We have had a lot of cool pockets of air visit us during the month of June (and for some of May as well).
We are likely to finish out the month below average for temps and for precip. Another cold front moved into the area last night. This brought us some heavy rain showers to parts of the area.
However, as the heavy showers dropped to the southeast a lot of them fell apart.
This is depressing as the folks that needed the rain the most got the least amount. While 1-2 inches fell from Newport News northward, parts of North Carolina only had about a tenth of an inch.
So at least we’ll have some pleasant weather in the region today. The cold front will keep dropping to our south. Cooler/drier air will sink in.
High pressure will build in as well. We’ll be partly sunny through the day. The wind will pick up out of the northeast. It will run at 10-15mph with gusts up to 20mph. So that will work against the sunshine to keep the temps down a bit. Highs will be in the upper 70s to low 80s. There will be a few mid 80s inland.
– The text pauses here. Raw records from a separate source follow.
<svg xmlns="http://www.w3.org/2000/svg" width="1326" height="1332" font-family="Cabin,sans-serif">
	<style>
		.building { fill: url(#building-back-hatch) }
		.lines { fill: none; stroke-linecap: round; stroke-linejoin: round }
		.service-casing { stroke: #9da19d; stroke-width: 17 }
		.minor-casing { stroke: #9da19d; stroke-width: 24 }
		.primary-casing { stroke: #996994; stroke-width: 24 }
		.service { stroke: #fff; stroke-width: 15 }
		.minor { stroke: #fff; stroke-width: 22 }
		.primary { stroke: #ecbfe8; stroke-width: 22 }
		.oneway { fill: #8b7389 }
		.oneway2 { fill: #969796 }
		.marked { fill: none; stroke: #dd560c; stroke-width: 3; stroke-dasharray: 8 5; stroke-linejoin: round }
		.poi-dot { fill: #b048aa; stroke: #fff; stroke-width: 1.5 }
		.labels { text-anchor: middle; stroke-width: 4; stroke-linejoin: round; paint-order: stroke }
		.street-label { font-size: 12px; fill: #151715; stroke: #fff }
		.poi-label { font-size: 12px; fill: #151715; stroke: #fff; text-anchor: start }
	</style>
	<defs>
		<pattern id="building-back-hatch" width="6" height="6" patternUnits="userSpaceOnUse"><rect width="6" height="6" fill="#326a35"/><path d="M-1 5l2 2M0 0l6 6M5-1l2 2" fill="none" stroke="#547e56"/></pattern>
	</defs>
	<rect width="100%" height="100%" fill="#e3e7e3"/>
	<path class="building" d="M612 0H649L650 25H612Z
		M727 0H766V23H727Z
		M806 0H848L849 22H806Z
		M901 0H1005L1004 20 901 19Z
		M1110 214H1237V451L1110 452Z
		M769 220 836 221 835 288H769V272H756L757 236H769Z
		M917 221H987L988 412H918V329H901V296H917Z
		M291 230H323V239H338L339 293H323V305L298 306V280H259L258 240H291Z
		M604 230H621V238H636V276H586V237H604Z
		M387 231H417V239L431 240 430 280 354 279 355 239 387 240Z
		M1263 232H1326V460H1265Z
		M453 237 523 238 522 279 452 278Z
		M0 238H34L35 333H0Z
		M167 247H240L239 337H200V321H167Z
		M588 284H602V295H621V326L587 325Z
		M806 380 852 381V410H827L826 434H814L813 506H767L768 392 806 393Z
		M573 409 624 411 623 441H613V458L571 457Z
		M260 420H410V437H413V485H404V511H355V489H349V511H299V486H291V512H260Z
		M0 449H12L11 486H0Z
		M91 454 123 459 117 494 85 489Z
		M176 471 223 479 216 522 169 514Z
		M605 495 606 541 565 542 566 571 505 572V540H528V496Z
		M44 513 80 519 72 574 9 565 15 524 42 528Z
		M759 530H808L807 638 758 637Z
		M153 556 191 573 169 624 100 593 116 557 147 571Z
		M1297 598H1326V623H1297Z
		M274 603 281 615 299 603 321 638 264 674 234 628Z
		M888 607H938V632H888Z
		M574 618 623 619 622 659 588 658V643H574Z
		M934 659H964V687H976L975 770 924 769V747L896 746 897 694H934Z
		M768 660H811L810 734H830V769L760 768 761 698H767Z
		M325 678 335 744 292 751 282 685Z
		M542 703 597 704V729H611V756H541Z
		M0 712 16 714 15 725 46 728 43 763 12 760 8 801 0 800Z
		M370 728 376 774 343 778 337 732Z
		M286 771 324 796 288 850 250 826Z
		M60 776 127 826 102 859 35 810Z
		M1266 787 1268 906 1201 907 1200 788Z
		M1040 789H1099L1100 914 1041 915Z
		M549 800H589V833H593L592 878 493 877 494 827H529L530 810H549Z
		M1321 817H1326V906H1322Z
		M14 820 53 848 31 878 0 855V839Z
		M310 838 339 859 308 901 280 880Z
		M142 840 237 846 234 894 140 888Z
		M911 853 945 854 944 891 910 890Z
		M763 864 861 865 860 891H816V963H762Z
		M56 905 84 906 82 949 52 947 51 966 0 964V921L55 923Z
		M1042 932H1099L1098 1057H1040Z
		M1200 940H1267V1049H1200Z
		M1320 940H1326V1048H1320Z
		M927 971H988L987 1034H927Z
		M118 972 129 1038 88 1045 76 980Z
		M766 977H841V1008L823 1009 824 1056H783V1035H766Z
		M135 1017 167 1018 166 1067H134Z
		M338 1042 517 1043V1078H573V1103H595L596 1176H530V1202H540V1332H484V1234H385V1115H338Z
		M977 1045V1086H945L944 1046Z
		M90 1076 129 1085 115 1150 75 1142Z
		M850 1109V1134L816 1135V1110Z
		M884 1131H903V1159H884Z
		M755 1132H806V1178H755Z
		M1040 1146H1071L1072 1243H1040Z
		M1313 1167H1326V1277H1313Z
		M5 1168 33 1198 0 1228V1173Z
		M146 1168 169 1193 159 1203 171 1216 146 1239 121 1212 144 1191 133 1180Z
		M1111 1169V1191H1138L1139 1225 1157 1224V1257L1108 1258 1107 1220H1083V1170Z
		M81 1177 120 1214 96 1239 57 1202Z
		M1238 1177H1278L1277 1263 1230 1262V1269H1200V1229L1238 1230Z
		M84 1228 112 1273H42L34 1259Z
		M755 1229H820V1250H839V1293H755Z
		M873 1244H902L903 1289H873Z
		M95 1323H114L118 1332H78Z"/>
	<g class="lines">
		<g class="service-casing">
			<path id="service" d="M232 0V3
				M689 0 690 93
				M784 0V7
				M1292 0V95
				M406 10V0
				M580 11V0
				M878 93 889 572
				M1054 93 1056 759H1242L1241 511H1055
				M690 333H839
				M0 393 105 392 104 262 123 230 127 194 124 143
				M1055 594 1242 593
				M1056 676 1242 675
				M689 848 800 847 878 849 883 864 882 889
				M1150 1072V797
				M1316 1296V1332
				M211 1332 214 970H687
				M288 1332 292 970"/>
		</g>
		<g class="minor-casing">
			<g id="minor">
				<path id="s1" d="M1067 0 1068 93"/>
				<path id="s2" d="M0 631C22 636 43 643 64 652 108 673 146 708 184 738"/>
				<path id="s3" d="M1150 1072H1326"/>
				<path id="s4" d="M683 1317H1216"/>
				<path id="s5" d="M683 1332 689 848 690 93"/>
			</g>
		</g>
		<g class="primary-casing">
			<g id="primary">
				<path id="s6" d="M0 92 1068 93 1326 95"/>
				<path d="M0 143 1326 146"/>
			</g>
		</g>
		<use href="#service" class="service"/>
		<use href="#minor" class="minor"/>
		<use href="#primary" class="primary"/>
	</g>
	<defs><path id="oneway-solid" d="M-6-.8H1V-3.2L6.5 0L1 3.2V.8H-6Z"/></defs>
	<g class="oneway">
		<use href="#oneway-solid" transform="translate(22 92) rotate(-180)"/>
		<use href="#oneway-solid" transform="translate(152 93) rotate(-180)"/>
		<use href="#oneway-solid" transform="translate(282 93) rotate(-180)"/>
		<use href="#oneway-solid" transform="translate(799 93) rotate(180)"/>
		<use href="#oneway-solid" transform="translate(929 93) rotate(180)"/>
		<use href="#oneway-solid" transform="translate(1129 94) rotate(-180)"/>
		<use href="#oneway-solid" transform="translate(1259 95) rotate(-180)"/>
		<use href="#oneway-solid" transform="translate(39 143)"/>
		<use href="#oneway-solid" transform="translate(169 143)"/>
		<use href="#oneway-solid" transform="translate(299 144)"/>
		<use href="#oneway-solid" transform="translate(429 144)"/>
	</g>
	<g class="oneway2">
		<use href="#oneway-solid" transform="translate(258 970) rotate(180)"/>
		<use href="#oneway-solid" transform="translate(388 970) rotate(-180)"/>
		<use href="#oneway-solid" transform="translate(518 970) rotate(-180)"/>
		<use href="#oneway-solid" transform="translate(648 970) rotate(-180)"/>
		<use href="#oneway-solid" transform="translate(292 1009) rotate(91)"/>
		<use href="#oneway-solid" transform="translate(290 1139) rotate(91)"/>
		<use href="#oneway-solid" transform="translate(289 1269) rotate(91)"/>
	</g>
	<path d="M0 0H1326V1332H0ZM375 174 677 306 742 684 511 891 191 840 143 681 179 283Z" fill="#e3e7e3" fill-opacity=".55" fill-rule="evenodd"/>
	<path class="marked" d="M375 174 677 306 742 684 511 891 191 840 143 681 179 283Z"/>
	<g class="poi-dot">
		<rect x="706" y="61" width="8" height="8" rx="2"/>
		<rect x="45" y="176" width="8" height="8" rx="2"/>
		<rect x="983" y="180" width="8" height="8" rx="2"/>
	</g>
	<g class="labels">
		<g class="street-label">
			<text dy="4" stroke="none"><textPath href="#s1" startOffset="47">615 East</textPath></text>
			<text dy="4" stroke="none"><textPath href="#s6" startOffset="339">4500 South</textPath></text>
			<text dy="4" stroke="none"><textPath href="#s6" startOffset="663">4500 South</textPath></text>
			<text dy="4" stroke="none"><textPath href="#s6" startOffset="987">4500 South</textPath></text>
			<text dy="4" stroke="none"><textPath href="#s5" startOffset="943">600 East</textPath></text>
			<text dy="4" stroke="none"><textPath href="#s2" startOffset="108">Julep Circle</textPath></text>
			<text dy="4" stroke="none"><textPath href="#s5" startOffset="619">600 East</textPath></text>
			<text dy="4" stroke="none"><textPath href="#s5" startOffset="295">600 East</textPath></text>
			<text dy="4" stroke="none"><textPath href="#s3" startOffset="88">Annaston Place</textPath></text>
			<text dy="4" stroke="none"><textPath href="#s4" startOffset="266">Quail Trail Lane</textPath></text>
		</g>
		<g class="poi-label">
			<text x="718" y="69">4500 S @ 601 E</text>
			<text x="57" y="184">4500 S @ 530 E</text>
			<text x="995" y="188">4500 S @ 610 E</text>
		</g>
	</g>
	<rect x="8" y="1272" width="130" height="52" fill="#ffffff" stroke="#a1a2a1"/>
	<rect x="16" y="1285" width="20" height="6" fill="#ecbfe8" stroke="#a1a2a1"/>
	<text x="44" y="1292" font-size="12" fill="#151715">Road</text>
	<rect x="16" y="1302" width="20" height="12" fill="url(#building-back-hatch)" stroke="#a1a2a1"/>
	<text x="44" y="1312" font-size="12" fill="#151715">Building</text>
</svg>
We’ll have some nice weather tomorrow. We’ll be partly cloudy again with dry air in place. The wind will be a little weaker and more out of the east. So we’ll heat up to the low-mid 80s with some upper 80s inland.
The temps and humidity will build as we go into the weekend. High temps will climb to near 90 by Friday.
Our next best chance for rain will be on Sunday.
In the meantime there is a “Potential Tropical Cyclone” in the Atlantic. A cluster of showers and storms was strengthening northeast of Guyana, and it was rolling west.
This feature is still disorganized, but it does have some tropical storm forced winds. The tricky part of that forecast is that it will likely interact with a lot of South American coastline. So it could stay weak for a while. If it travels a little more northward, then it will likely strengthen sooner. The official forecast calls for it to possibly become a category 1 hurricane as it moves over the warm waters of the Bay of Campeche.
Whatever it does, we’ll have updates on it over the next few days.